■ Data records:
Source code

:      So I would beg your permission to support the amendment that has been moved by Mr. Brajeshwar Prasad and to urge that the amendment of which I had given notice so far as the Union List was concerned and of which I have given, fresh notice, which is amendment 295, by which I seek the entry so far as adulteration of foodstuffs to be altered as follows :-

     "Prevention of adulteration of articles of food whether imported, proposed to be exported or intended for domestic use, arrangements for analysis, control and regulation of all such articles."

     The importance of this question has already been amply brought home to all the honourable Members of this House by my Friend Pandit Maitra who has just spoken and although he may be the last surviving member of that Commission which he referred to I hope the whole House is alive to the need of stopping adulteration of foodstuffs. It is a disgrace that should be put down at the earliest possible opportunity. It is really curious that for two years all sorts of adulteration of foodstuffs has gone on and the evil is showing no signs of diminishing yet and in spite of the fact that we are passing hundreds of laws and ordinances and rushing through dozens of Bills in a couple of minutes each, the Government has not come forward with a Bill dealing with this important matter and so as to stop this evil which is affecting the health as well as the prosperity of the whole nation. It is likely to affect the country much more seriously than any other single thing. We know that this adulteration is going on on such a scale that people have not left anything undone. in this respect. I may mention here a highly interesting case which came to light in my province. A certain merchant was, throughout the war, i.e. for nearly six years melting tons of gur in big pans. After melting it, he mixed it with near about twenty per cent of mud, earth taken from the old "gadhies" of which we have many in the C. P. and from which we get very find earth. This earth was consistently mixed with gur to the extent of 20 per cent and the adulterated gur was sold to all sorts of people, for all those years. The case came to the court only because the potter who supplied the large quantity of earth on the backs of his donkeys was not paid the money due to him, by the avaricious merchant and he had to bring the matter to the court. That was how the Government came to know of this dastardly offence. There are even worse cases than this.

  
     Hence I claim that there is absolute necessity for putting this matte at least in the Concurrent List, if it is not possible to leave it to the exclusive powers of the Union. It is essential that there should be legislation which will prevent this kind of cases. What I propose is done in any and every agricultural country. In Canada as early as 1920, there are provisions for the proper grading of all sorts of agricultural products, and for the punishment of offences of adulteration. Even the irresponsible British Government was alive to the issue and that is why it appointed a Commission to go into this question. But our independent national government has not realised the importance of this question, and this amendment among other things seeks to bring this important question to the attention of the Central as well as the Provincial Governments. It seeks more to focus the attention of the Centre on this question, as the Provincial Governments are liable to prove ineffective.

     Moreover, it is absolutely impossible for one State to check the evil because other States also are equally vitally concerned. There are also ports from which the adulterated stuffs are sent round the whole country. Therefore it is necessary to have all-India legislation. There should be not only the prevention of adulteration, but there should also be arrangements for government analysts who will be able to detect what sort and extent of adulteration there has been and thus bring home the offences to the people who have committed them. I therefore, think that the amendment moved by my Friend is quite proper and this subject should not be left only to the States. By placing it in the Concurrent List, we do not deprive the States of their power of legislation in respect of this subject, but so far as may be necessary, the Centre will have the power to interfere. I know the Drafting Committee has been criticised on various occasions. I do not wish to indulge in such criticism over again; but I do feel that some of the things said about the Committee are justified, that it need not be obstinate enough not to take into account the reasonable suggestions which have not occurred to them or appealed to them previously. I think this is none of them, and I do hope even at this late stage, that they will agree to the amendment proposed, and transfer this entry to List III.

■ Task item:
Only the lines from the start of the listing through the line with "I would beg" should be repeated, each exactly as it stands.

■ Reply to the task:
Source code

:      So I would beg your permission to support the amendment that has been moved by Mr. Brajeshwar Prasad and to urge that the amendment of which I had given notice so far as the Union List was concerned and of which I have given, fresh notice, which is amendment 295, by which I seek the entry so far as adulteration of foodstuffs to be altered as follows :-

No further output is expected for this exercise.